## Supplied data
========================================

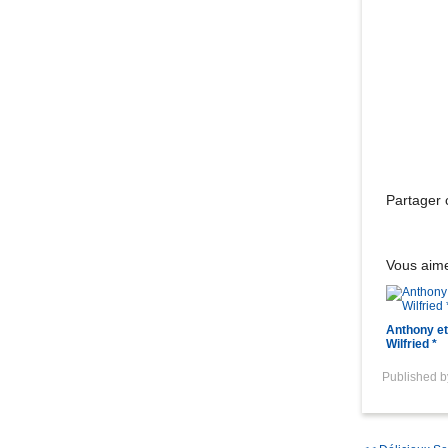
Dans l
Partager c
Vous aime
Anthony et
Wilfried *
Published 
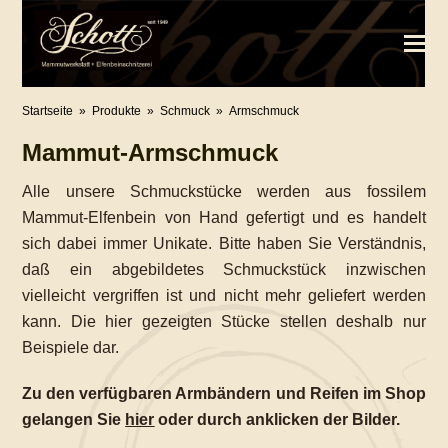
Startseite
»
Produkte
»
Schmuck
»
Armschmuck
Mammut-Armschmuck
Alle unsere Schmuckstücke werden aus fossilem
Mammut-Elfenbein von Hand gefertigt und es handelt
sich dabei immer Unikate. Bitte haben Sie Verständnis,
daß ein abgebildetes Schmuckstück inzwischen
vielleicht vergriffen ist und nicht mehr geliefert werden
kann. Die hier gezeigten Stücke stellen deshalb nur
Beispiele dar.
Zu den verfügbaren Armbändern und Reifen im Shop
gelangen Sie
hier
oder durch anklicken der Bilder.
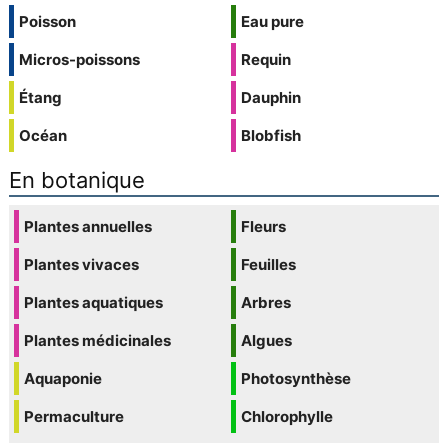
Poisson
Eau pure
Micros-poissons
Requin
Étang
Dauphin
Océan
Blobfish
En botanique
Plantes annuelles
Fleurs
Plantes vivaces
Feuilles
Plantes aquatiques
Arbres
Plantes médicinales
Algues
Aquaponie
Photosynthèse
Permaculture
Chlorophylle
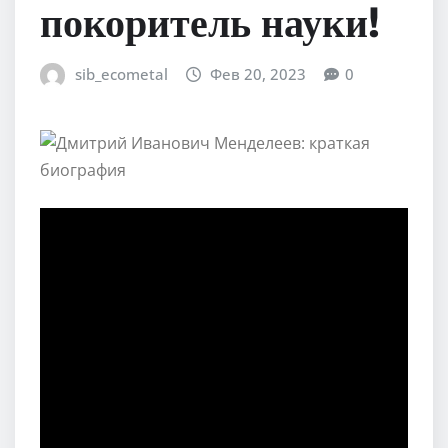
покоритель науки!
sib_ecometal
Фев 20, 2023
0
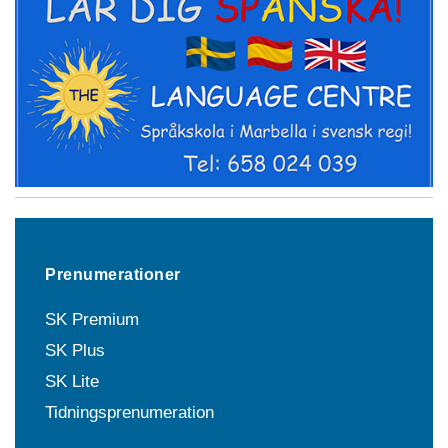
Prenumerationer
SK Premium
SK Plus
SK Lite
Tidningsprenumeration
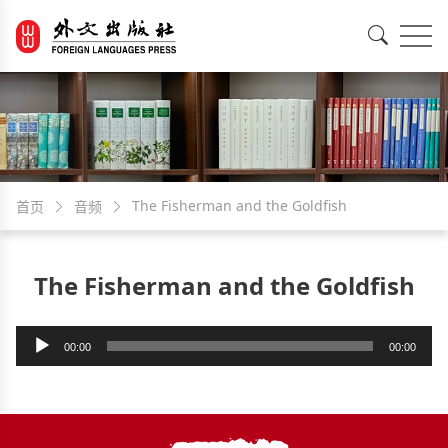
EN
中文
The Fisherman and the Goldfish
首页
音频
The Fisherman and the Goldfish
音
00:00
00:00
频
播
放
器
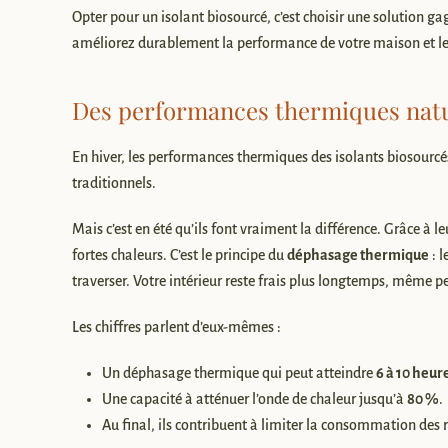
Opter pour un isolant biosourcé, c’est choisir une solution ga
améliorez durablement la performance de votre maison et le 
Des performances thermiques natu
En hiver, les performances thermiques des isolants biosourcés 
traditionnels.
Mais c’est en été qu’ils font vraiment la différence. Grâce à le
fortes chaleurs. C’est le principe du
déphasage thermique
: l
traverser. Votre intérieur reste frais plus longtemps, même pe
Les chiffres parlent d’eux-mêmes :
Un déphasage thermique qui peut atteindre
6 à 10 heur
Une capacité à atténuer l’onde de chaleur jusqu’à
80 %
.
Au final, ils contribuent à limiter la consommation des 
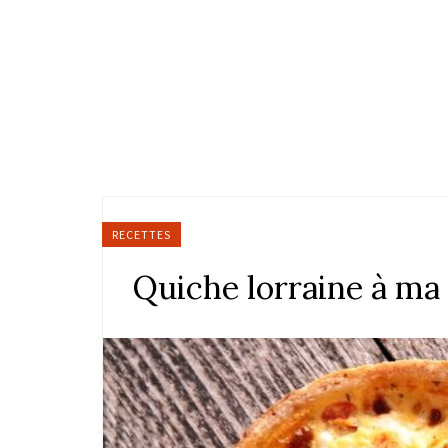
RECETTES
Quiche lorraine à ma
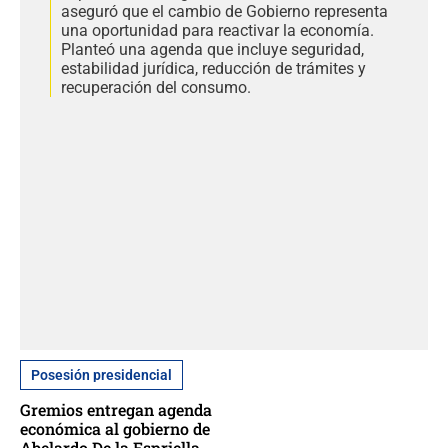
aseguró que el cambio de Gobierno representa
una oportunidad para reactivar la economía.
Planteó una agenda que incluye seguridad,
estabilidad jurídica, reducción de trámites y
recuperación del consumo.
Posesión presidencial
Gremios entregan agenda
económica al gobierno de
Abelardo De la Espriella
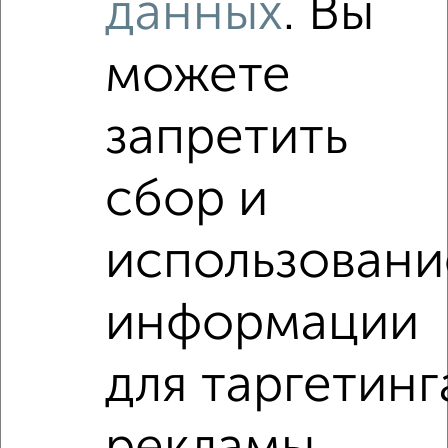
данных
. Вы
Волгограде на сайте Волгоград-недвижимость?
Используя удобную форму поиска с множеством
можете
фильтров и сортировкой по параметрам, вы можете
подобрать для покупки квартиру, в новостройке, в
брежневке в Волгограде.
запретить
Найденные предложения: 0 объявлений, можно
посмотреть в виде списка или на карте, с описанием,
сбор и
расположением, ценой и другими подробностями.
Подберите подходящую недвижимость из предложений
использовани
от собственников, риэлторов, застройщиков и агенств
недвижимости, связаться с ними можно по телефону или
написать сообщение в любом удобном для вас
информации
мессенджере, это безопасно и бесплатно.
Для покупки квартиры доступна ипотека от крупнейших
для таргетинг
банков России: СберБанк, ВТБ, Альфа-Банк,
Россельхозбанк, Совкомбанк, Т-Банк, Росбанк, Почта
Банк на сумму от 400 000 до 120 000 000 рублей сроком
до 30 лет.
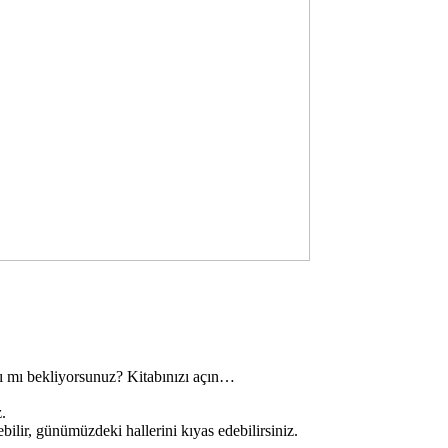
ı mı bekliyorsunuz? Kitabınızı açın…
.
lir, günümüzdeki hallerini kıyas edebilirsiniz.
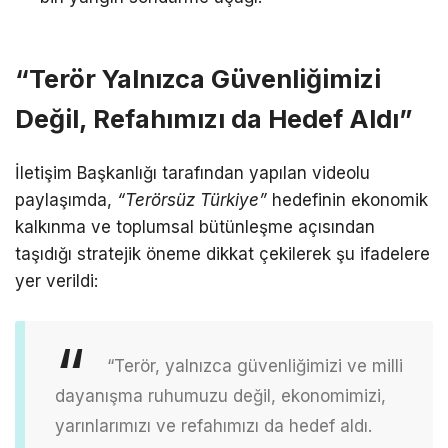
“Terör Yalnızca Güvenliğimizi
Değil, Refahımızı da Hedef Aldı”
İletişim Başkanlığı tarafından yapılan videolu
paylaşımda,
“Terörsüz Türkiye”
hedefinin ekonomik
kalkınma ve toplumsal bütünleşme açısından
taşıdığı stratejik öneme dikkat çekilerek şu ifadelere
yer verildi:
“Terör, yalnızca güvenliğimizi ve milli
dayanışma ruhumuzu değil, ekonomimizi,
yarınlarımızı ve refahımızı da hedef aldı.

========================================

## Your instructions
How many lines in the records above contain the word "можно"? Reply with the number and nothing more.

## Task answer
2